Hi Ian! Thanks for joining us today on Night Owl Reviews. To get us started, what is your latest book?
Twitter In 30 Minutes (3rd Edition): How to connect with interesting people, write great tweets, and find information that's relevant to you
What's your book about?
The third edition of Twitter In 30 Minutes is a short guide that’s not only intended to help people get up to speed with Twitter, but also show what’s possible with the social network. I think that’s something that a lot of “how to” guides don’t do particularly well. There are lots of examples, from a food truck to a famous celebrity and even a cat! I also show how everyday people use Twitter to connect with other people, share information, and better understand the world around them.

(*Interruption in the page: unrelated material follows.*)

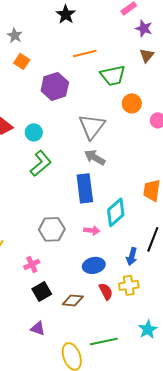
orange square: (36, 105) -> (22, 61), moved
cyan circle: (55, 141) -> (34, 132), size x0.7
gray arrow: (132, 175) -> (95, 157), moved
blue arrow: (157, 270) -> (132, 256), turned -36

The book is aimed at newbies as well as people who have tried Twitter but never really got the hang of it. However, some experienced Twitter users have told me they discovered something new after reading earlier editions of the book.
What should readers expect from you titles?
When people pick up an In 30 Minutes guide, they can expect to learn a mildly complex topic in a short period of time. I avoid confusing or overly technical explanations and really try to put the reader at ease. Someone once left a review for Excel Basics In 30 Minutes that said the book’s tone was more like a friend or co-worker explaining how to use Excel than a technical manual. That was a great compliment and one that validated my approach with the In 30 Minutes series.
What's your writing process like?
I started my professional writing career as a television and newspaper journalist, but my go-to writing process derives from blogging. Over the years I have written thousands of blog posts. I love the easy-going conversational style, and I have applied that style to about a half-dozen In 30 Minutes guides. The books are short, and I structure many of the sections like blog posts. It usually takes me a few months writing nights and weekends to finish a manuscript.
I have also tried NaNoWriMo for a science fiction title and am working with a professional development editor on a business book about Lean Media (more on that below).
What's next for you as an author?
I am in the process of writing a business book about Lean Media, which is a framework for creators of media such as books, film, website content, videogames, and music. This is an important framework, in that it can help other media people create new and innovative media using fewer resources and working more closely with audiences. The book will include many well-known examples, from The Simpsons to Stephen King, but there will also be lots of “ordinary” examples as well as tools that authors and other creators can use to develop new media. I will be posting blog posts and updates on leanmedia.org.
What is your favorite way to procrastinate?
Unfortunately, the Internet provides far too many distractions. At least I try to make my procrastination somewhat useful during the day — I like to browse the author community on Kboards for tips and also to share advice. I am also a big Twitter fan, and use my personal (@ilamont) and work account (@in30minutes) to connect with people and follow interesting topics. To keep myself from glancing at Internet distractions, I use special tools to lock down my browser during certain times during the day. One example is Leechblock for Firefox. I also find that the evening is the best time for me to work, because most other people are watching TV or asleep!
Do you have a favorite or interesting reader meet moment?
In the back of Twitter In 30 Minutes I printed my Twitter handle (@ilamont) and encourage readers to connect. Scores of people have done so, including entrepreneurs, students, retirees, teachers, and many other people from all over the world. I follow all of them back, and it’s interesting to get a glimpse into their lives and know that Twitter brought us together!
What technological advancement could you not live without?
The Internet. It is such a transformative technology and it is so exciting to be able to participate in conversations and activities that would never have been possible before the advent of Internet technologies such as the World Wide Web. I was a young adult when I discovered it in the 1990s, and knew that I wanted to get involved in working in an Internet-related field. I learned HTML and some other Web technologies, started creating websites, and later worked on professional websites. When I was in grad school I actually had a chance to take a class with Tim Berners-Lee, the creator of the World Wide Web. It was amazing … like being able to study under Gutenberg!
Thanks so much for taking the time to join us.
Thanks for having me! I think your service is a great resource for people who want to get a handle on the best new books hitting the marketplace.